--- Tâche assignée 1 ---
Modifiez, s'il vous plaît, les entrées allant du début des entrées jusqu'à la ligne contenant « -0.027620, 0.996076, -0.214277]] », incluse : remplacez « distortion » par « lens distortion » et ne changez rien d'autre. Redonnez uniquement ces lignes.

--- Texte de l'exercice ---

------------------------------------------------------------

Jour de chance (2011)

En cette matinée du 21 juin, le soleil brillait sur la Corse et une bonne brise agitait les feuilles sur les arbres. J’avais appelé ma fille deux heures avant pour lui souhaiter un joyeux anniversaire en musique en ce jour de solstice.

Nous étions un groupe de cinq parapentistes, d'un niveau moyen (moi en l’occurrence) à très élevé (pour notre brevetée d’ État). Notre cornac, un Béarnais installé depuis prés de 20 ans en Corse qui nous servait de guide, nous avait fait un tableau du site où nous nous trouvions qui nous avait laissés rêveurs et enthousiastes. Pour lui, inutile d’aller reconnaitre ce qui servait de terrain de recueil en cas de "plouf"* car le "plouf" n’était pas au programme. Précautionneux, mon groupe et moi étions tout de même passés le voir, pour constater qu’il ne serait d'ailleurs pas forcément facile de s’y poser. Mais comme ce n’était pas au programme, cela nous laissa sereins.

------------------------------------------------------------

[Entrées du jeu de données]
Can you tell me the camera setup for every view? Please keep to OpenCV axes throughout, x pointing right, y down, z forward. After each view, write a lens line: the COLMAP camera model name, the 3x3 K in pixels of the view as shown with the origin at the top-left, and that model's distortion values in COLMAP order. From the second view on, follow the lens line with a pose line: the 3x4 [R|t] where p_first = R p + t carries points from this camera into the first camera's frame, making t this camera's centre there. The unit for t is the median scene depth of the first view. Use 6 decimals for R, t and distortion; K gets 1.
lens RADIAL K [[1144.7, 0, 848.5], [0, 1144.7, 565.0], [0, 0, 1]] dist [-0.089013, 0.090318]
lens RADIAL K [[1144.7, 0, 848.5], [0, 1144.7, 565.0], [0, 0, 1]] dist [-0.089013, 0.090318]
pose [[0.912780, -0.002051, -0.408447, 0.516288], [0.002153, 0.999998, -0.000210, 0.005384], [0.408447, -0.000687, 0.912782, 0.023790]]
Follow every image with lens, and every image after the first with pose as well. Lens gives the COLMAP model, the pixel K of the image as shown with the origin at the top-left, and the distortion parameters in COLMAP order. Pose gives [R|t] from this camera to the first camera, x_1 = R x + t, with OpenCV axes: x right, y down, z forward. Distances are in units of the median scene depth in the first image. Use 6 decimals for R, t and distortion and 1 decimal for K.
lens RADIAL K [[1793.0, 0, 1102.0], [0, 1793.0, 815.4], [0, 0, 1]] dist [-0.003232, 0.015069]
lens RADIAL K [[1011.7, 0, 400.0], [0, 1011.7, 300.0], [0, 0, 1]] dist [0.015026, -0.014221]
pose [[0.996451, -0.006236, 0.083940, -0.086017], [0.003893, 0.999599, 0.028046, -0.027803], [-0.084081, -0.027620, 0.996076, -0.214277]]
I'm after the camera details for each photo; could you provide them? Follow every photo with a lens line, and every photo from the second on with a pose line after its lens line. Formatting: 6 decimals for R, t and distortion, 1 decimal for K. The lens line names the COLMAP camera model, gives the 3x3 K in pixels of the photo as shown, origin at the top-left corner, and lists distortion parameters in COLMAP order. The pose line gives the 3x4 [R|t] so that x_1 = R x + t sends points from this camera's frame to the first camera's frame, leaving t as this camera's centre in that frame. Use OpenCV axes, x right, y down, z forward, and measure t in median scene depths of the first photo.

------------------------------------------------------------

--- Tâche assignée 2 ---
Répondez à ces questions sur le texte de l'exercice :
(a) À quelle date se déroule la matinée racontée ?
(b) Combien de parapentistes compte le groupe ?
(c) Depuis combien de temps environ le guide est-il installé en Corse ?

--- Réponse 1 ---
Can you tell me the camera setup for every view? Please keep to OpenCV axes throughout, x pointing right, y down, z forward. After each view, write a lens line: the COLMAP camera model name, the 3x3 K in pixels of the view as shown with the origin at the top-left, and that model's lens distortion values in COLMAP order. From the second view on, follow the lens line with a pose line: the 3x4 [R|t] where p_first = R p + t carries points from this camera into the first camera's frame, making t this camera's centre there. The unit for t is the median scene depth of the first view. Use 6 decimals for R, t and lens distortion; K gets 1.
lens RADIAL K [[1144.7, 0, 848.5], [0, 1144.7, 565.0], [0, 0, 1]] dist [-0.089013, 0.090318]
lens RADIAL K [[1144.7, 0, 848.5], [0, 1144.7, 565.0], [0, 0, 1]] dist [-0.089013, 0.090318]
pose [[0.912780, -0.002051, -0.408447, 0.516288], [0.002153, 0.999998, -0.000210, 0.005384], [0.408447, -0.000687, 0.912782, 0.023790]]
Follow every image with lens, and every image after the first with pose as well. Lens gives the COLMAP model, the pixel K of the image as shown with the origin at the top-left, and the lens distortion parameters in COLMAP order. Pose gives [R|t] from this camera to the first camera, x_1 = R x + t, with OpenCV axes: x right, y down, z forward. Distances are in units of the median scene depth in the first image. Use 6 decimals for R, t and lens distortion and 1 decimal for K.
lens RADIAL K [[1793.0, 0, 1102.0], [0, 1793.0, 815.4], [0, 0, 1]] dist [-0.003232, 0.015069]
lens RADIAL K [[1011.7, 0, 400.0], [0, 1011.7, 300.0], [0, 0, 1]] dist [0.015026, -0.014221]
pose [[0.996451, -0.006236, 0.083940, -0.086017], [0.003893, 0.999599, 0.028046, -0.027803], [-0.084081, -0.027620, 0.996076, -0.214277]]

--- Réponse 2 ---
(a) Le 21 juin.
(b) Cinq.
(c) Depuis près de 20 ans.